## What the task asks
Reproduce word for word the part of the entries below that opens with the line containing "在这样的大文化背景之下，艺术" and closes with the line containing "书法和歌曲一样，是一种综合性", with both of those lines included.
---*---
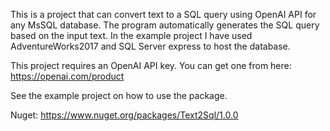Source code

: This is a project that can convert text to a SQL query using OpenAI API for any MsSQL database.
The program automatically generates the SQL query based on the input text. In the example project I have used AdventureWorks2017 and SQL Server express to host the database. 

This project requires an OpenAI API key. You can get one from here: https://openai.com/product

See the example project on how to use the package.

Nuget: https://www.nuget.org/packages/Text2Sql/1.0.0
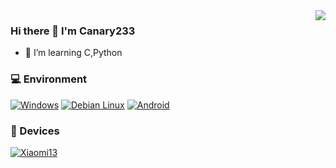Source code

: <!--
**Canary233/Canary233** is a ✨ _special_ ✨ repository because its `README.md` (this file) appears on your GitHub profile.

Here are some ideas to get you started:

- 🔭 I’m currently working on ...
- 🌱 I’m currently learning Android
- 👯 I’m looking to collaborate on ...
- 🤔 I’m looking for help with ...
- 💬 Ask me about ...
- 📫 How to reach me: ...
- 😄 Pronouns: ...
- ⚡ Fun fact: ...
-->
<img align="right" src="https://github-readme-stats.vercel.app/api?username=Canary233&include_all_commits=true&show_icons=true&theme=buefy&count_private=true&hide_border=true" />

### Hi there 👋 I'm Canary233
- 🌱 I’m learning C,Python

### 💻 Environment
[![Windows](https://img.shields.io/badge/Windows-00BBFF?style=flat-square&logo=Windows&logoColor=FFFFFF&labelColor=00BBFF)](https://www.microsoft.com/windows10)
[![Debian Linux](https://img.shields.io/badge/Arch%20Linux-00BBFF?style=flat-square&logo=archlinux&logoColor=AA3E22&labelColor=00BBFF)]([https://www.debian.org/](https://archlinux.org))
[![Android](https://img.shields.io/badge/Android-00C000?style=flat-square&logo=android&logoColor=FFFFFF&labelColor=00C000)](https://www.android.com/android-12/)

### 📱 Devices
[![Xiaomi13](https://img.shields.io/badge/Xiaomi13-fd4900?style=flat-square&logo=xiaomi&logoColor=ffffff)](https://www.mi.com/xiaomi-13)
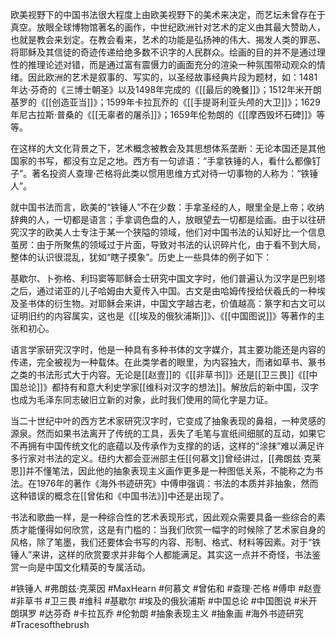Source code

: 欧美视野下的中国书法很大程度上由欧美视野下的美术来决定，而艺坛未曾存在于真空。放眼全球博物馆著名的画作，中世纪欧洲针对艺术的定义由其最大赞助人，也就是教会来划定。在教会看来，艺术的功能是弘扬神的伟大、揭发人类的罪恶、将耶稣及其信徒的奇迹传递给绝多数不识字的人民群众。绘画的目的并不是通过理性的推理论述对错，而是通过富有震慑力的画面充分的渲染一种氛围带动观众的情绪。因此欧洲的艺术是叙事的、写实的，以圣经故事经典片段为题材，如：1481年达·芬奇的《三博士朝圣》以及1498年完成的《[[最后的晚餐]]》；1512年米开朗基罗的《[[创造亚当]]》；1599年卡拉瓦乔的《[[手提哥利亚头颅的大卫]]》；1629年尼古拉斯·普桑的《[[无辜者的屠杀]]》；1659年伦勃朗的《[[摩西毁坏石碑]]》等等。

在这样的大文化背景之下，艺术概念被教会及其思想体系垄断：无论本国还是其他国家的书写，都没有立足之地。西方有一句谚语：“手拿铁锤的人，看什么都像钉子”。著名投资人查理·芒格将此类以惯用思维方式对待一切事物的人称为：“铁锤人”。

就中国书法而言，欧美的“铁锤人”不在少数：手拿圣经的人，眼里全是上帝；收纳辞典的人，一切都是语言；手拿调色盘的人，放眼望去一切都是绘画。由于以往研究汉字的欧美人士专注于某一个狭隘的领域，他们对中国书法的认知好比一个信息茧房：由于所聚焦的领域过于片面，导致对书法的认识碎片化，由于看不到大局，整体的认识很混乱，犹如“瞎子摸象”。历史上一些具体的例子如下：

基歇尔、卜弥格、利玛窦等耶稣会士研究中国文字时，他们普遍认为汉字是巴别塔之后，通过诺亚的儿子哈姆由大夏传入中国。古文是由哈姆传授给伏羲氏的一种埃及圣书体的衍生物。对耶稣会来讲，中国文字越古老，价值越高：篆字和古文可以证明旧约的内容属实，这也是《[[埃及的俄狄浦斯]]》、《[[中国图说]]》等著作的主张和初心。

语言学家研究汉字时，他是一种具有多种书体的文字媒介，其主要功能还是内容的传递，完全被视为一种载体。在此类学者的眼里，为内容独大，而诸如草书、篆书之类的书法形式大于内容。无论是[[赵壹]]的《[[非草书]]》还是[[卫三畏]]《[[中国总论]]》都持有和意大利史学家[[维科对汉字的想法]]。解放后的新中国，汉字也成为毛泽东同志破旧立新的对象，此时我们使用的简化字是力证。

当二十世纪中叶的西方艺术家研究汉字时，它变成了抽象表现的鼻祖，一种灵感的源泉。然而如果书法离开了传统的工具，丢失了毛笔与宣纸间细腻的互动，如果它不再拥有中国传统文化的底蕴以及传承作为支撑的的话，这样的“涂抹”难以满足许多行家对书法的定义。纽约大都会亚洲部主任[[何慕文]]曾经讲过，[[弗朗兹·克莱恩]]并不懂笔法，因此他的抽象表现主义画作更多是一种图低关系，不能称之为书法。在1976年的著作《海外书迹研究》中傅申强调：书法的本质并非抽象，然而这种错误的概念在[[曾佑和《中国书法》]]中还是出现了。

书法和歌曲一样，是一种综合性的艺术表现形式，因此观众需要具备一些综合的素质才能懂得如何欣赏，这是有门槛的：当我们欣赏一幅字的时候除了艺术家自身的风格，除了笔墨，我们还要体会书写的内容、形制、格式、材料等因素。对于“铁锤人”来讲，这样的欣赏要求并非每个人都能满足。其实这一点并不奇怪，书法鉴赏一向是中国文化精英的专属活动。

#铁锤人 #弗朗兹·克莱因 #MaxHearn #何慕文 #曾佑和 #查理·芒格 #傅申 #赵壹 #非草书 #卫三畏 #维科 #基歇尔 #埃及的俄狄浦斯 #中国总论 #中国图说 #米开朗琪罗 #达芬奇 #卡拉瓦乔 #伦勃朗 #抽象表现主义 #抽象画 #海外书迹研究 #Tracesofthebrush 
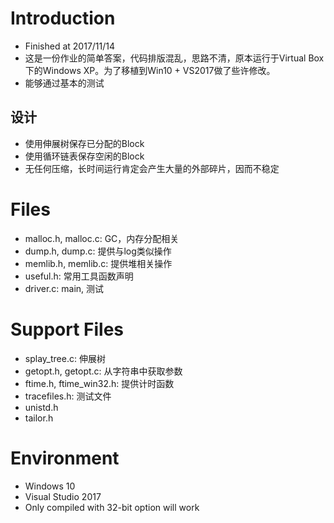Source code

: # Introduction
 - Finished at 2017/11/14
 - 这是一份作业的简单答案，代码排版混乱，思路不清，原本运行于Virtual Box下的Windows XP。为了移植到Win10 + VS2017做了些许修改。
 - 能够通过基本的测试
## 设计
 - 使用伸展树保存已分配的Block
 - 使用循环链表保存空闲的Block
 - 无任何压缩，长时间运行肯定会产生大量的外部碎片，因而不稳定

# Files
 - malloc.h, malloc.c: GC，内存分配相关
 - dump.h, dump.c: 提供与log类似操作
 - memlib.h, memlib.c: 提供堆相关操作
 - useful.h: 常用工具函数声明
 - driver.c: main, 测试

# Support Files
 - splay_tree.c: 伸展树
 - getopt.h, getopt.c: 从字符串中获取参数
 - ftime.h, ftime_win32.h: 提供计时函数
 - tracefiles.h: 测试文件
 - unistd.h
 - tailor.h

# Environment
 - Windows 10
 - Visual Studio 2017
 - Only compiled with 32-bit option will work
---*---
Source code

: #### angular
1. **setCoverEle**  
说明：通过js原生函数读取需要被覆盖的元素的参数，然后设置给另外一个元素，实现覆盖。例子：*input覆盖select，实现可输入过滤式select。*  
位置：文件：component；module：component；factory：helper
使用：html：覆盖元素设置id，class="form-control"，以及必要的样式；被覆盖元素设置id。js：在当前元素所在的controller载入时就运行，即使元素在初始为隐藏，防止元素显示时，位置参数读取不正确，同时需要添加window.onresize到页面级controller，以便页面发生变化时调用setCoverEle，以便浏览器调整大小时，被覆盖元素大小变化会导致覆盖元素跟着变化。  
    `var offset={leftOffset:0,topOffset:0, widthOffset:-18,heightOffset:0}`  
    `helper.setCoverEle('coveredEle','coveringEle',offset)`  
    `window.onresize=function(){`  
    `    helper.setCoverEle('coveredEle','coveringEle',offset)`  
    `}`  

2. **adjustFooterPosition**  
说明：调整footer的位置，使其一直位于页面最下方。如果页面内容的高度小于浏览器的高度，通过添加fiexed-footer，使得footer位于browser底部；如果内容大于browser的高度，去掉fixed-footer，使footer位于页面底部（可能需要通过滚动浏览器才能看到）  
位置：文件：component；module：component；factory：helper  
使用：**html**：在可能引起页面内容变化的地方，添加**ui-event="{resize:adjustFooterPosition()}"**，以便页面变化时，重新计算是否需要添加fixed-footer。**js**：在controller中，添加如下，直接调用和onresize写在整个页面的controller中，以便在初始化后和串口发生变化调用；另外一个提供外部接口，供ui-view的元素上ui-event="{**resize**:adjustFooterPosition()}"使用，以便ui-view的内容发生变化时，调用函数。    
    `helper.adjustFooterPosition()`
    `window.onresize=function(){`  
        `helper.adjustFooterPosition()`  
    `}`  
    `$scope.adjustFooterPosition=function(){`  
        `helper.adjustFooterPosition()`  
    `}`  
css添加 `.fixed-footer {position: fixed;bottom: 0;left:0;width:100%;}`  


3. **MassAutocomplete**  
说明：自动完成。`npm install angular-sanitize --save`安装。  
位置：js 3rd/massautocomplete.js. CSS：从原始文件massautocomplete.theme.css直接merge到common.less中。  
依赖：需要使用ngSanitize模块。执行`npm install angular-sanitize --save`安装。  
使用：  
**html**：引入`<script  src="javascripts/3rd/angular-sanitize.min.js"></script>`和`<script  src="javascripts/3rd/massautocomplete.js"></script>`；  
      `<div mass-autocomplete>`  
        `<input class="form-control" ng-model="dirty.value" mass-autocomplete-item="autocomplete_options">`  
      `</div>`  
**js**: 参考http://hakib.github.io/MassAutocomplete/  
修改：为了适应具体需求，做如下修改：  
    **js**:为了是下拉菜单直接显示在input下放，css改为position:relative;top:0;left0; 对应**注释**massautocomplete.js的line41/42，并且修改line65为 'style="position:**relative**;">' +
---*---
## Answer for the task
在这样的大文化背景之下，艺术概念被教会及其思想体系垄断：无论本国还是其他国家的书写，都没有立足之地。西方有一句谚语：“手拿铁锤的人，看什么都像钉子”。著名投资人查理·芒格将此类以惯用思维方式对待一切事物的人称为：“铁锤人”。

就中国书法而言，欧美的“铁锤人”不在少数：手拿圣经的人，眼里全是上帝；收纳辞典的人，一切都是语言；手拿调色盘的人，放眼望去一切都是绘画。由于以往研究汉字的欧美人士专注于某一个狭隘的领域，他们对中国书法的认知好比一个信息茧房：由于所聚焦的领域过于片面，导致对书法的认识碎片化，由于看不到大局，整体的认识很混乱，犹如“瞎子摸象”。历史上一些具体的例子如下：

基歇尔、卜弥格、利玛窦等耶稣会士研究中国文字时，他们普遍认为汉字是巴别塔之后，通过诺亚的儿子哈姆由大夏传入中国。古文是由哈姆传授给伏羲氏的一种埃及圣书体的衍生物。对耶稣会来讲，中国文字越古老，价值越高：篆字和古文可以证明旧约的内容属实，这也是《[[埃及的俄狄浦斯]]》、《[[中国图说]]》等著作的主张和初心。

语言学家研究汉字时，他是一种具有多种书体的文字媒介，其主要功能还是内容的传递，完全被视为一种载体。在此类学者的眼里，为内容独大，而诸如草书、篆书之类的书法形式大于内容。无论是[[赵壹]]的《[[非草书]]》还是[[卫三畏]]《[[中国总论]]》都持有和意大利史学家[[维科对汉字的想法]]。解放后的新中国，汉字也成为毛泽东同志破旧立新的对象，此时我们使用的简化字是力证。

当二十世纪中叶的西方艺术家研究汉字时，它变成了抽象表现的鼻祖，一种灵感的源泉。然而如果书法离开了传统的工具，丢失了毛笔与宣纸间细腻的互动，如果它不再拥有中国传统文化的底蕴以及传承作为支撑的的话，这样的“涂抹”难以满足许多行家对书法的定义。纽约大都会亚洲部主任[[何慕文]]曾经讲过，[[弗朗兹·克莱恩]]并不懂笔法，因此他的抽象表现主义画作更多是一种图低关系，不能称之为书法。在1976年的著作《海外书迹研究》中傅申强调：书法的本质并非抽象，然而这种错误的概念在[[曾佑和《中国书法》]]中还是出现了。

书法和歌曲一样，是一种综合性的艺术表现形式，因此观众需要具备一些综合的素质才能懂得如何欣赏，这是有门槛的：当我们欣赏一幅字的时候除了艺术家自身的风格，除了笔墨，我们还要体会书写的内容、形制、格式、材料等因素。对于“铁锤人”来讲，这样的欣赏要求并非每个人都能满足。其实这一点并不奇怪，书法鉴赏一向是中国文化精英的专属活动。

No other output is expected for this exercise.